> AI gets trained on knowledge generated by AI?
This sounds like the ouroboros snake eating its own tail, which it is, but because of tool use letting it compile and run code, it can generate code for, say, rust that does a thing, iterate until it's gotten the borrow checker to not be angry, then run the code to assert it does what it claims to, and then feed that working code into the training set as good code (and the non-working code as bad). Even using only the recipe books you already had, doing a lot of cooking practice would make you a better cook, and once you learn the recepies in the book well, mixing and matching recepies; egg preparation from one, flour ratios from another, is simply just something a good cook would just get a feel for what works and what doesn't, even if they only ever used that one book.
The original recipe books don't cover all possible things that could be created, not even in all their combinations. And most importantly even the subset of novel combinations that can be created from the recipe books -- there is something missing.
What's missing is the judgement call of a human to say if some newly created information makes sense to us, is useful to us, etc.

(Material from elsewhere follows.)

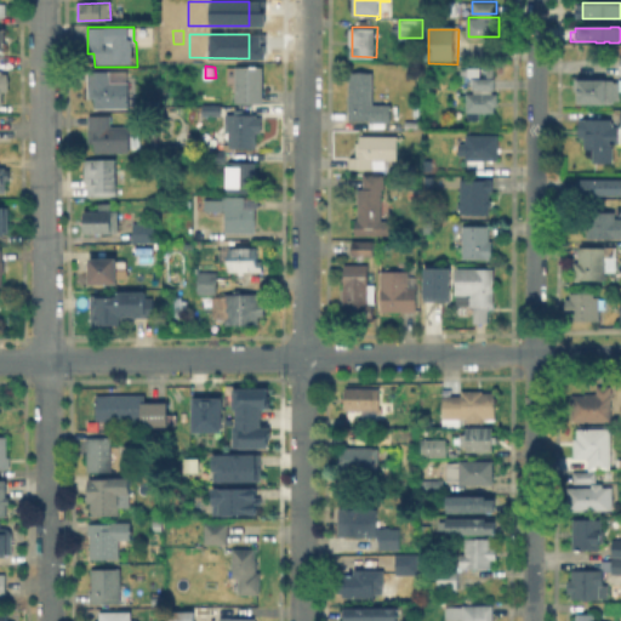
[(263,66),(263,102),(237,102),(237,66),(263,66)]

The question above is not about whether new information can be created or the navigation of it. It's about the applicability of what is created to human ends.

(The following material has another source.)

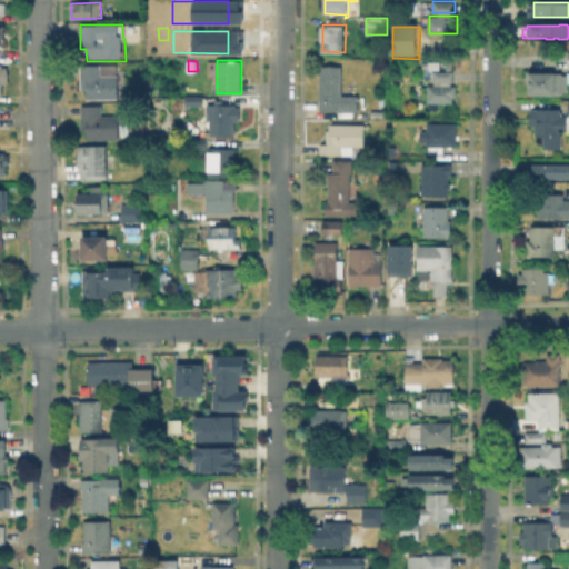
[(439,68),(429,69),(428,61),(439,60),(439,68)]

In this analogy, the LLMs been given a machine that answers tasty for humans (y/n), given a food object. With such a device, you don't think that fills the missing gap?
> What's missing is the judgement call of a human to say if some newly created information makes sense to us, is useful to us, etc.
When I gave an example of a recipe book, that’s what I meant. There’s the element of not knowing whether something worked without the explicit feedback of “what worked”. But there is also an element of “no matter how much I experiment with new things, I wouldn’t know sous vide exists as a technique unless I already know and have it listed in the recipe book.” What I don’t know, I will never know.
Let's say that this metaphorical LLM chef never discovers or independently invents sous vide as a cooking technique, but they're able to whip up simply the most amazing desserts and the most wonderful air fluffed omelettes. Sure we can make fun of them, like a teenage boy making fun of the kid who's parents didn't let them take sex ed so now they don't know how pregnancy works, but if that LLM chef's desserts sell out when given a kitchen, is their lack of a sous vide technique really that much of an indightment that we should not only not let them into the kitchen in the first place, but also trample all over them, denigrate the people working on them, spit on it as being all hype, and walk away from it all? I'm not saying anyone should want to work at OpenAI, but the haters are worse than the hype men. If you don't want to give them money, don't.